Viejo Calavera di Kiro Russo nasce da un cortometraggio del 2012, Juku*, in cui il giovane regista scendeva in miniera per misurarsi con una sfida formale, quella dell’assenza di luce, ponendo le basi per una grammatica visiva che il lungometraggio di quest’anno riprende e integra in un progetto cinematografico più ampio.
La trama – esilissima – segue Elder Mamani, giovane boliviano sbandato e alcolista, finire a lavorare in miniera dopo la morte del padre.

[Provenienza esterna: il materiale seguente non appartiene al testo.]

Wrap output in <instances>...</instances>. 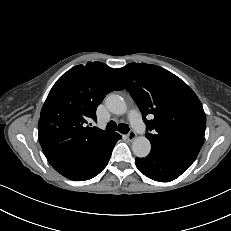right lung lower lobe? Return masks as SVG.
<instances>
[{"instance_id":"obj_1","label":"right lung lower lobe","mask_w":231,"mask_h":231,"mask_svg":"<svg viewBox=\"0 0 231 231\" xmlns=\"http://www.w3.org/2000/svg\"><path fill=\"white\" fill-rule=\"evenodd\" d=\"M119 139L121 136L113 133L92 155L58 172L75 181H85L95 177L107 166L112 150Z\"/></svg>"}]
</instances>
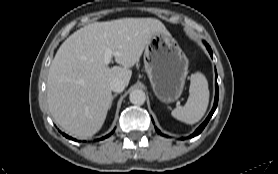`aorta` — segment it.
Returning <instances> with one entry per match:
<instances>
[{
  "instance_id": "1",
  "label": "aorta",
  "mask_w": 278,
  "mask_h": 174,
  "mask_svg": "<svg viewBox=\"0 0 278 174\" xmlns=\"http://www.w3.org/2000/svg\"><path fill=\"white\" fill-rule=\"evenodd\" d=\"M130 102L135 105H142L146 100V95L143 90L135 89L129 95Z\"/></svg>"
}]
</instances>
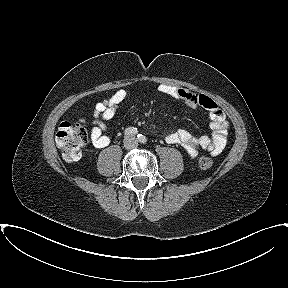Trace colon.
I'll use <instances>...</instances> for the list:
<instances>
[{"label":"colon","instance_id":"5ec220e1","mask_svg":"<svg viewBox=\"0 0 288 288\" xmlns=\"http://www.w3.org/2000/svg\"><path fill=\"white\" fill-rule=\"evenodd\" d=\"M55 139L66 161L74 162L79 160L82 156L83 148L88 142V134L84 122L65 121L61 123ZM198 163L202 169H209L214 165L213 159L209 157L200 158Z\"/></svg>","mask_w":288,"mask_h":288}]
</instances>
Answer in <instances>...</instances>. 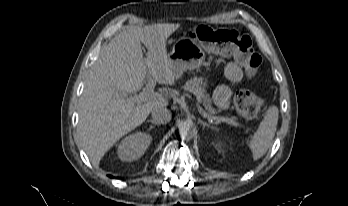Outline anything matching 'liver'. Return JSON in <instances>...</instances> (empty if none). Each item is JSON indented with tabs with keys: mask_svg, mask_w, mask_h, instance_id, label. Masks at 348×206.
<instances>
[{
	"mask_svg": "<svg viewBox=\"0 0 348 206\" xmlns=\"http://www.w3.org/2000/svg\"><path fill=\"white\" fill-rule=\"evenodd\" d=\"M179 27L178 23L130 27L103 48L91 67L80 103L78 129L93 165H99L105 153L155 108L169 104L163 96L137 104L125 96L139 91L147 75L159 84H175L166 40ZM141 43L147 48L146 56Z\"/></svg>",
	"mask_w": 348,
	"mask_h": 206,
	"instance_id": "obj_1",
	"label": "liver"
}]
</instances>
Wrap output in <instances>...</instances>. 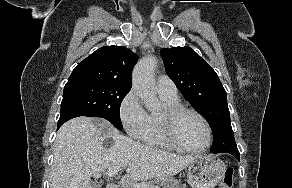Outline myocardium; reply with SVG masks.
I'll return each mask as SVG.
<instances>
[{
  "label": "myocardium",
  "instance_id": "1",
  "mask_svg": "<svg viewBox=\"0 0 292 188\" xmlns=\"http://www.w3.org/2000/svg\"><path fill=\"white\" fill-rule=\"evenodd\" d=\"M185 114H193L203 122L207 132V141L203 147L198 149L187 148L178 140L175 132V126L178 119ZM159 126L161 133L166 141L172 147L179 151L191 154H199L207 151L211 145L213 137L211 125L202 113L193 108L185 107L182 105L166 107L164 111L159 115Z\"/></svg>",
  "mask_w": 292,
  "mask_h": 188
}]
</instances>
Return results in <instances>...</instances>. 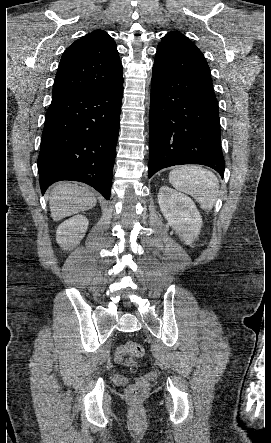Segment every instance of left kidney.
I'll list each match as a JSON object with an SVG mask.
<instances>
[{"label":"left kidney","mask_w":271,"mask_h":443,"mask_svg":"<svg viewBox=\"0 0 271 443\" xmlns=\"http://www.w3.org/2000/svg\"><path fill=\"white\" fill-rule=\"evenodd\" d=\"M158 204L169 225L190 245L198 237L202 225V218L191 198L162 186L158 194Z\"/></svg>","instance_id":"1"}]
</instances>
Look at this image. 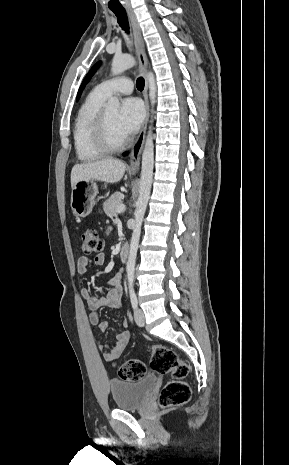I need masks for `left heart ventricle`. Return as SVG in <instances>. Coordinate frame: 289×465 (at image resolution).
Returning <instances> with one entry per match:
<instances>
[{"mask_svg":"<svg viewBox=\"0 0 289 465\" xmlns=\"http://www.w3.org/2000/svg\"><path fill=\"white\" fill-rule=\"evenodd\" d=\"M118 113H119V110L117 108H107V118H108L109 129H110L111 136L115 141H121L126 138L121 133L118 127V122H117Z\"/></svg>","mask_w":289,"mask_h":465,"instance_id":"1","label":"left heart ventricle"}]
</instances>
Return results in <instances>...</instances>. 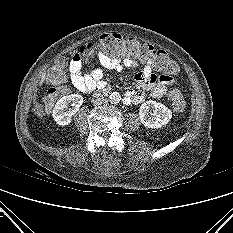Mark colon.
<instances>
[{
    "label": "colon",
    "instance_id": "obj_1",
    "mask_svg": "<svg viewBox=\"0 0 233 233\" xmlns=\"http://www.w3.org/2000/svg\"><path fill=\"white\" fill-rule=\"evenodd\" d=\"M100 51L112 56L123 54L138 59L150 57L157 70L166 75L174 74L178 70L177 63L166 52L155 49L151 45L139 43L134 39H123L115 33L104 34L97 43L82 46L78 54L82 60L90 62ZM64 66L65 60L59 58L48 73L47 82L50 87L45 99L47 110L53 107L59 95L67 93V88L64 86ZM167 99L177 114L183 115L185 113L186 102L179 90L170 89Z\"/></svg>",
    "mask_w": 233,
    "mask_h": 233
}]
</instances>
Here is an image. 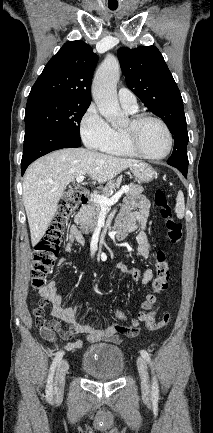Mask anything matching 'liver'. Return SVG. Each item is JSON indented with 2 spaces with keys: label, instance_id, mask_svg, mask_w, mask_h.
Wrapping results in <instances>:
<instances>
[{
  "label": "liver",
  "instance_id": "6515ba94",
  "mask_svg": "<svg viewBox=\"0 0 213 433\" xmlns=\"http://www.w3.org/2000/svg\"><path fill=\"white\" fill-rule=\"evenodd\" d=\"M139 163L84 148L54 151L33 162L23 180V202L32 245L48 229L66 186L78 176L88 174L99 183L113 179L123 170Z\"/></svg>",
  "mask_w": 213,
  "mask_h": 433
}]
</instances>
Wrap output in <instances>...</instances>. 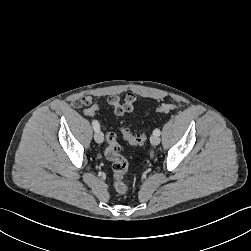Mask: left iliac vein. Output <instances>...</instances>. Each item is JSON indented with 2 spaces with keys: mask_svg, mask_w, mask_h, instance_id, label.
Wrapping results in <instances>:
<instances>
[{
  "mask_svg": "<svg viewBox=\"0 0 251 251\" xmlns=\"http://www.w3.org/2000/svg\"><path fill=\"white\" fill-rule=\"evenodd\" d=\"M150 142L152 145L156 146L160 143V137L158 135H152L150 138Z\"/></svg>",
  "mask_w": 251,
  "mask_h": 251,
  "instance_id": "1",
  "label": "left iliac vein"
}]
</instances>
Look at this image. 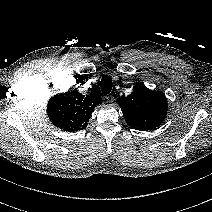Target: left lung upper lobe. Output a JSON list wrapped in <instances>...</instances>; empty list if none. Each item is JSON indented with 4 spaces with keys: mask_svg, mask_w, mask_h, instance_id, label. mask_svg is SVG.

Lì il protagonista dovrà fare i conti con la propria estraneità all’ethos comunitario dei propri compagni di lavoro, col dubbio amletico di un assassinio, e più in generale con la propria incapacità di integrarsi nell’ordine sociale.

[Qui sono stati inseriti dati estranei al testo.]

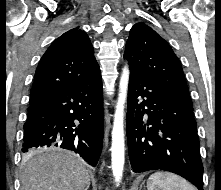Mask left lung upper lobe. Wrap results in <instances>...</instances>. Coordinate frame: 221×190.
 Here are the masks:
<instances>
[{"instance_id": "1", "label": "left lung upper lobe", "mask_w": 221, "mask_h": 190, "mask_svg": "<svg viewBox=\"0 0 221 190\" xmlns=\"http://www.w3.org/2000/svg\"><path fill=\"white\" fill-rule=\"evenodd\" d=\"M124 57L129 61L131 71L152 79L182 102L192 105L177 56L152 28L143 23L131 28Z\"/></svg>"}]
</instances>
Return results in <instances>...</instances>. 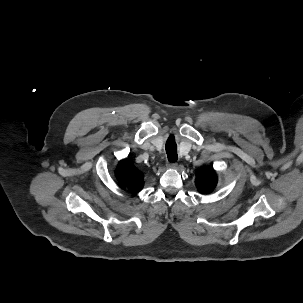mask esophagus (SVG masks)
Instances as JSON below:
<instances>
[{"label":"esophagus","mask_w":303,"mask_h":303,"mask_svg":"<svg viewBox=\"0 0 303 303\" xmlns=\"http://www.w3.org/2000/svg\"><path fill=\"white\" fill-rule=\"evenodd\" d=\"M168 166H169L170 168H173V169L178 168V165H177V163H175V162H170V163L168 164Z\"/></svg>","instance_id":"esophagus-1"}]
</instances>
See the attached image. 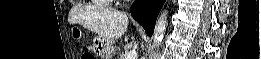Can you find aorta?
Masks as SVG:
<instances>
[{
  "mask_svg": "<svg viewBox=\"0 0 261 59\" xmlns=\"http://www.w3.org/2000/svg\"><path fill=\"white\" fill-rule=\"evenodd\" d=\"M167 17H168V11L165 10L159 15V17L157 19V23H156L154 34H153V47L155 49L159 48V46L161 45V43L164 39V35L166 32V27H167V23H168Z\"/></svg>",
  "mask_w": 261,
  "mask_h": 59,
  "instance_id": "1",
  "label": "aorta"
}]
</instances>
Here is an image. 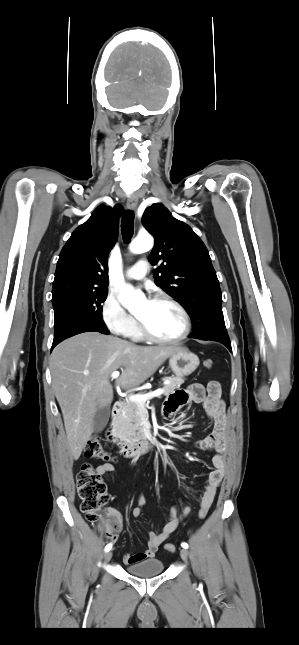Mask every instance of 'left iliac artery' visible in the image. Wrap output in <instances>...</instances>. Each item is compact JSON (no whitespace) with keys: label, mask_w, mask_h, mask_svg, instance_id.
<instances>
[{"label":"left iliac artery","mask_w":299,"mask_h":645,"mask_svg":"<svg viewBox=\"0 0 299 645\" xmlns=\"http://www.w3.org/2000/svg\"><path fill=\"white\" fill-rule=\"evenodd\" d=\"M181 546H182L184 549H187V548H188V544H187V543H185V542H183V543L181 544Z\"/></svg>","instance_id":"left-iliac-artery-1"}]
</instances>
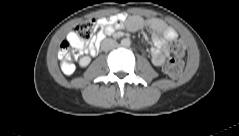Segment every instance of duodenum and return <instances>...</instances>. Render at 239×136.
I'll return each instance as SVG.
<instances>
[{
  "label": "duodenum",
  "mask_w": 239,
  "mask_h": 136,
  "mask_svg": "<svg viewBox=\"0 0 239 136\" xmlns=\"http://www.w3.org/2000/svg\"><path fill=\"white\" fill-rule=\"evenodd\" d=\"M104 38H105V35H103V34L96 37L95 42L92 45L91 50H90L92 55L97 54V52L99 51V48H100V44L104 40Z\"/></svg>",
  "instance_id": "1"
}]
</instances>
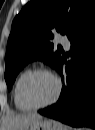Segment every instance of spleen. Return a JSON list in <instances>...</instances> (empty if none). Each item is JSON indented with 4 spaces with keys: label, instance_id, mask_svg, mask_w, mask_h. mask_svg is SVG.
<instances>
[{
    "label": "spleen",
    "instance_id": "obj_1",
    "mask_svg": "<svg viewBox=\"0 0 95 130\" xmlns=\"http://www.w3.org/2000/svg\"><path fill=\"white\" fill-rule=\"evenodd\" d=\"M63 130H69V129L65 127V128H63Z\"/></svg>",
    "mask_w": 95,
    "mask_h": 130
}]
</instances>
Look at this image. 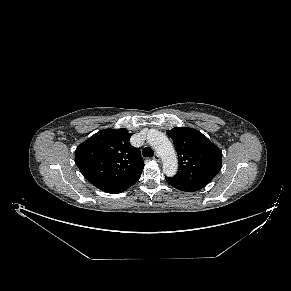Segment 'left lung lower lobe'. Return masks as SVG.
I'll return each mask as SVG.
<instances>
[{
    "mask_svg": "<svg viewBox=\"0 0 291 291\" xmlns=\"http://www.w3.org/2000/svg\"><path fill=\"white\" fill-rule=\"evenodd\" d=\"M166 181L173 186L174 188L181 190V191H186V192H194L202 189L203 187L206 186V184H183V183H178L173 181L171 178L166 177Z\"/></svg>",
    "mask_w": 291,
    "mask_h": 291,
    "instance_id": "left-lung-lower-lobe-1",
    "label": "left lung lower lobe"
}]
</instances>
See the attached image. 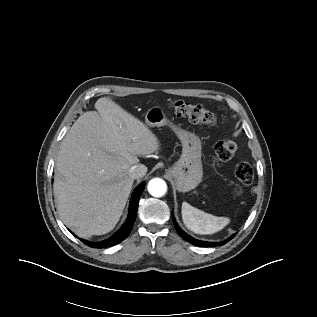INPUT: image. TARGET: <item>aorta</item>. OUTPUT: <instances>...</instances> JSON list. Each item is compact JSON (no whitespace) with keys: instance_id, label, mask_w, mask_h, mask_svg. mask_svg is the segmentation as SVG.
<instances>
[{"instance_id":"762f6f07","label":"aorta","mask_w":317,"mask_h":317,"mask_svg":"<svg viewBox=\"0 0 317 317\" xmlns=\"http://www.w3.org/2000/svg\"><path fill=\"white\" fill-rule=\"evenodd\" d=\"M166 191H167V184L161 178H153L152 180L149 181L148 192L153 197H157V198L162 197L165 195Z\"/></svg>"}]
</instances>
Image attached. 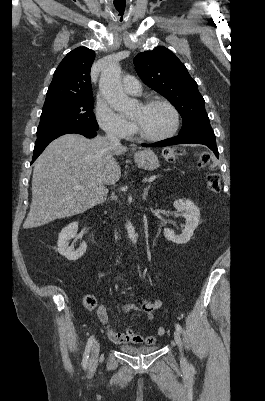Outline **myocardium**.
I'll use <instances>...</instances> for the list:
<instances>
[{
    "instance_id": "myocardium-1",
    "label": "myocardium",
    "mask_w": 265,
    "mask_h": 401,
    "mask_svg": "<svg viewBox=\"0 0 265 401\" xmlns=\"http://www.w3.org/2000/svg\"><path fill=\"white\" fill-rule=\"evenodd\" d=\"M155 104L164 105L165 107H167L171 111V113L173 115V125L169 130H167L166 132H164V133H162L160 135L150 136V135L139 134L137 125L133 122L134 129H135L136 133H138L139 137L142 138L143 140L160 141V140H163V139H166L168 137L173 136L179 129V126H180V115H179V112H178L177 108L172 103H170L169 101H167L165 99H161V98L148 99V100H146V101H144L142 103V105L144 107L152 106V105H155Z\"/></svg>"
}]
</instances>
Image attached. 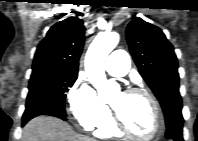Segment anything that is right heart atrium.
I'll use <instances>...</instances> for the list:
<instances>
[{
	"instance_id": "right-heart-atrium-1",
	"label": "right heart atrium",
	"mask_w": 198,
	"mask_h": 141,
	"mask_svg": "<svg viewBox=\"0 0 198 141\" xmlns=\"http://www.w3.org/2000/svg\"><path fill=\"white\" fill-rule=\"evenodd\" d=\"M67 111L80 127L91 130L108 119V107L97 97L94 89L79 78L67 93Z\"/></svg>"
}]
</instances>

Progetto cinematografico più ampio, si diceva: Russo riprende la tradizione del Terzo Cinema, lavora sul posto e con la gente del posto, usa attori non professionisti con l’idea di dare voce a un’umanità complessa. Allo stesso tempo rifiuta ogni postura moralistica, e al miserabilismo paternalista di tanto cinema d’impegno sostituisce un’etnografia allucinata e misteriosa.
A reggere il film, infatti, è soprattutto l’atmosfera. Forte di una fotografia virtuosistica – i primi venti minuti sono da urlo – la pellicola mette in piedi uno scenario dai contorni mitici, una in cui l’uso della profondità di campo, del suono fuori campo e di straordinari pianisequenza sotterranei finisce per evocare una scena primordiale (fioccano rimandi a Tarkovsky e al Visconti de La terra trema) in cui l’universo ctonio della miniera si mescola alla coralità dei minatori.
In sottotraccia sta il divario generazionale (e politico?) tra Elder e i suoi colleghi più vecchi: un desiderio di eversione e ribellione mediato dall’alcool, quello del giovane protagonista, che pare tendere all’anarchia, prima di ricomporsi – sebbene solo nell’inquadratura finale – in un inaspettato, delicatissimo gesto di umanesimo.